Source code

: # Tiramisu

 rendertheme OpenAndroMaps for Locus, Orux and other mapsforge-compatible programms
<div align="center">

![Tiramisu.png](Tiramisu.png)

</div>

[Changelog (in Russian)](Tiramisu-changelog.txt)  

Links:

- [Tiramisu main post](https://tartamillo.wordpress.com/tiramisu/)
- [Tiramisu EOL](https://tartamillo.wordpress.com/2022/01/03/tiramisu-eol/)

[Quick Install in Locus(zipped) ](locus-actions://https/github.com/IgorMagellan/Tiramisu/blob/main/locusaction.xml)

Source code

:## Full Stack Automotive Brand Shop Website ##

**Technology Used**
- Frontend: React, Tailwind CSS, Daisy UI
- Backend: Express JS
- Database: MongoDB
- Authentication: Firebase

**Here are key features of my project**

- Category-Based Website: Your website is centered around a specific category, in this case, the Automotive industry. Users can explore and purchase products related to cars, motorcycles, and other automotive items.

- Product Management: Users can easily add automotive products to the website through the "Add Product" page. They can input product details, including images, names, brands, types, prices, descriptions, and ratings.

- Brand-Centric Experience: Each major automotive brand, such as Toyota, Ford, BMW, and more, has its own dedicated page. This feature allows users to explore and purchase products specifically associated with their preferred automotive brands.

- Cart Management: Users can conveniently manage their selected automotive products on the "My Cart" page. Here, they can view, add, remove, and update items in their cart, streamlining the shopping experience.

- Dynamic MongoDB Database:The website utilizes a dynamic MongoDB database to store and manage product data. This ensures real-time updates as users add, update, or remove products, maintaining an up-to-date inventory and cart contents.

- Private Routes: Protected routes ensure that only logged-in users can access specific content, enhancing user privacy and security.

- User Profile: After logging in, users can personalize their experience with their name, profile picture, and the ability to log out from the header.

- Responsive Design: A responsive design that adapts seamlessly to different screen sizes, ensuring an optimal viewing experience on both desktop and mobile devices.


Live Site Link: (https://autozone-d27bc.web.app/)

> EXERCISE GOAL: Reproduce all of the data above character for character.

> EXERCISE RESULT:
Source code

: # Tiramisu

 rendertheme OpenAndroMaps for Locus, Orux and other mapsforge-compatible programms
<div align="center">

![Tiramisu.png](Tiramisu.png)

</div>

[Changelog (in Russian)](Tiramisu-changelog.txt)  

Links:

- [Tiramisu main post](https://tartamillo.wordpress.com/tiramisu/)
- [Tiramisu EOL](https://tartamillo.wordpress.com/2022/01/03/tiramisu-eol/)

[Quick Install in Locus(zipped) ](locus-actions://https/github.com/IgorMagellan/Tiramisu/blob/main/locusaction.xml)

Source code

:## Full Stack Automotive Brand Shop Website ##

**Technology Used**
- Frontend: React, Tailwind CSS, Daisy UI
- Backend: Express JS
- Database: MongoDB
- Authentication: Firebase

**Here are key features of my project**

- Category-Based Website: Your website is centered around a specific category, in this case, the Automotive industry. Users can explore and purchase products related to cars, motorcycles, and other automotive items.

- Product Management: Users can easily add automotive products to the website through the "Add Product" page. They can input product details, including images, names, brands, types, prices, descriptions, and ratings.

- Brand-Centric Experience: Each major automotive brand, such as Toyota, Ford, BMW, and more, has its own dedicated page. This feature allows users to explore and purchase products specifically associated with their preferred automotive brands.

- Cart Management: Users can conveniently manage their selected automotive products on the "My Cart" page. Here, they can view, add, remove, and update items in their cart, streamlining the shopping experience.

- Dynamic MongoDB Database:The website utilizes a dynamic MongoDB database to store and manage product data. This ensures real-time updates as users add, update, or remove products, maintaining an up-to-date inventory and cart contents.

- Private Routes: Protected routes ensure that only logged-in users can access specific content, enhancing user privacy and security.

- User Profile: After logging in, users can personalize their experience with their name, profile picture, and the ability to log out from the header.

- Responsive Design: A responsive design that adapts seamlessly to different screen sizes, ensuring an optimal viewing experience on both desktop and mobile devices.


Live Site Link: (https://autozone-d27bc.web.app/)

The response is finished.